Pharmacogenetics is typically defined as inherited genetic differences that influence an individual’s response to a medication. Seminal work performed by 2017 Paul F. Parker Medal recipient Dr. William Evans and his long-time collaborator, Dr. Mary Relling, identified genetic polymorphisms in thiopurine methyltransferase (TPMT) as the primary determinant of excessive toxicity in pediatric patients receiving mercaptopurine and demonstrated that standard dose reductions reduce adverse effects without compromising outcomes.1 This work led to FDA label changes for mercaptopurine and routine incorporation of testing for TPMT polymorphisms into clinical practice.

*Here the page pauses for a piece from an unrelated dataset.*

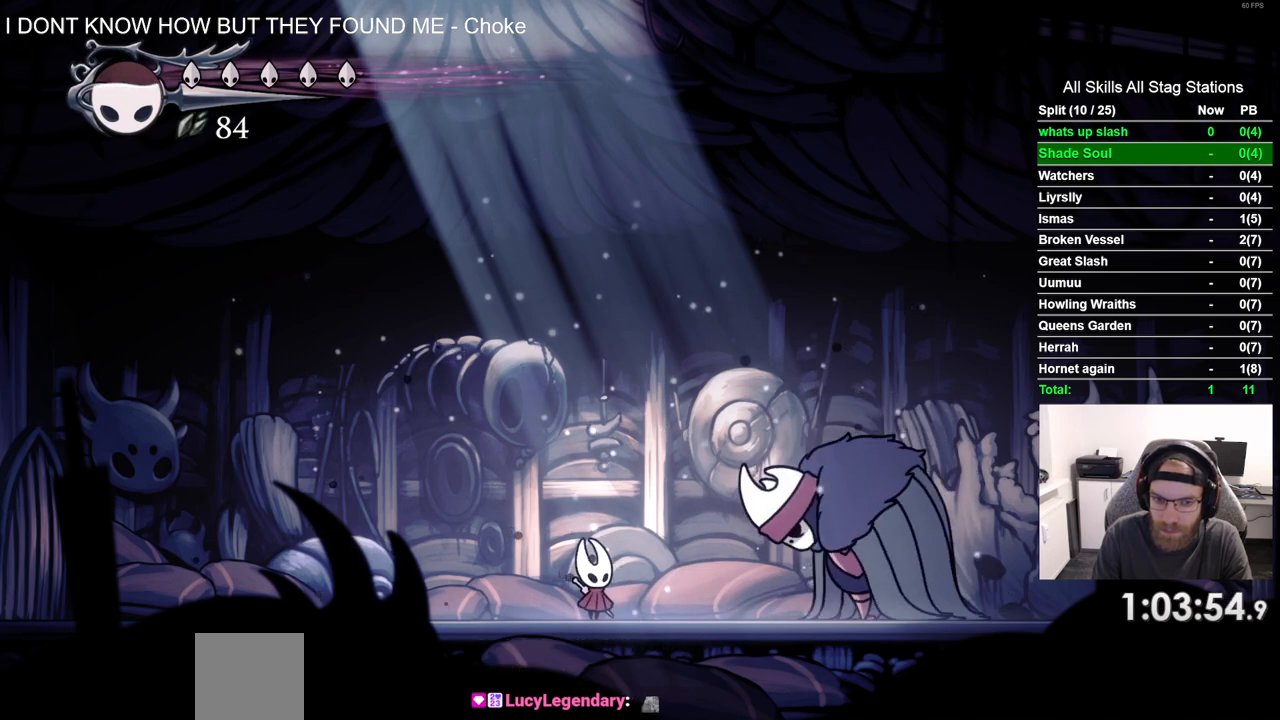
{"dt_ms": 500, "buttons": [], "left_stick": "center", "right_stick": "center", "events": [[67, "START", "down"], [183, "START", "up"]]}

Precision medicine (PM), the most recent evolution in genomic medicine, is an emerging approach for disease treatment and prevention that considers individual variability in genes, environment, and lifestyle. The Precision Medicine Initiative (PMI) was launched by President Barack Obama in his State of the Union Address in January 2015. Subsequently, federal legislation allocated $200 million for the PMI and the 21st Century Cures Act. The proposed initiative has two main components. Initially, the focus will be on cancer, with increased funding for PM clinical trials, drug resistance studies, development of new cancer models, and creation of a national database. Ultimately, the goal is to apply PM to a range of human health concerns and diseases by establishing a research cohort of 1 million Americans, who will share their health data, provide biospecimens, and give permission to be re-contacted in the future. PM includes not only disease prevention and diagnosis but treatment as well, making precision pharmacotherapy an important component of PM.
ACCP members are already leaders in the science, practice, and implementation of precision pharmacotherapy. For an excellent overview of PM and the initiatives led by ACCP members, please see the September 2017 PM-themed issue of Pharmacotherapy. This issue contains important therapeutic reviews of PM’s impact in cancer, opioid use, diabetes, dyslipidemia, and anticoagulation. The issue also contains original research by ACCP members investigating the impact of pharmacogenomic markers on cognitive function in schizophrenia, tacrolimus dosing in kidney transplant patients, and heparin-induced thrombocytopenia. Several articles discuss practical considerations in implementing PM, including collaborative counseling, clinical trial designs, level of evidence in clinical decision-making, and guidance on selecting a reference laboratory.
Consistent with its new strategic plan, ACCP aims to provide opportunities for developing knowledge and skills in PM that advance clinical practice, education, and research. Led by Kelly Caudle, the Pharmacokinetics/Pharmacodynamics/Pharmacogenomics Practice and Research Network is writing an opinion paper to address the question, “What is precision pharmacotherapy?” The ACCP Clinical Practice Affairs Committee, led by Kevin Hicks and Christina Aquilante, has been charged to develop a complementary ACCP white paper that articulates real-world clinical applications of PM (specifically, “precision pharmacotherapy”) to today’s clinical pharmacist’s practice. Finally, a Blue Ribbon Task Force, led by Vicki Ellingrod, will provide recommendations on how ACCP can advance knowledge and skill development in precision pharmacotherapy, including advice and guidance on how ACCP might establish traineeships in the field.
I would like to thank the members currently working on these important initiatives and invite all members to contact me at [email protected] with additional thoughts, suggestions, or plans for incorporating precision pharmacotherapy into their research, teaching, and practice. Together, we can learn from ACCP members who are already leading important precision pharmacotherapy initiatives and position the College as the leader in supporting precision pharmacotherapy research and implementation.
Reference
- Relling MV, Hancock ML, Rivera GK, et al. Mercaptopurine therapy intolerance and heterozygosity at the thiopurine S-methyltransferase gene locus. J Natl Cancer Inst 1999;91:2001-8.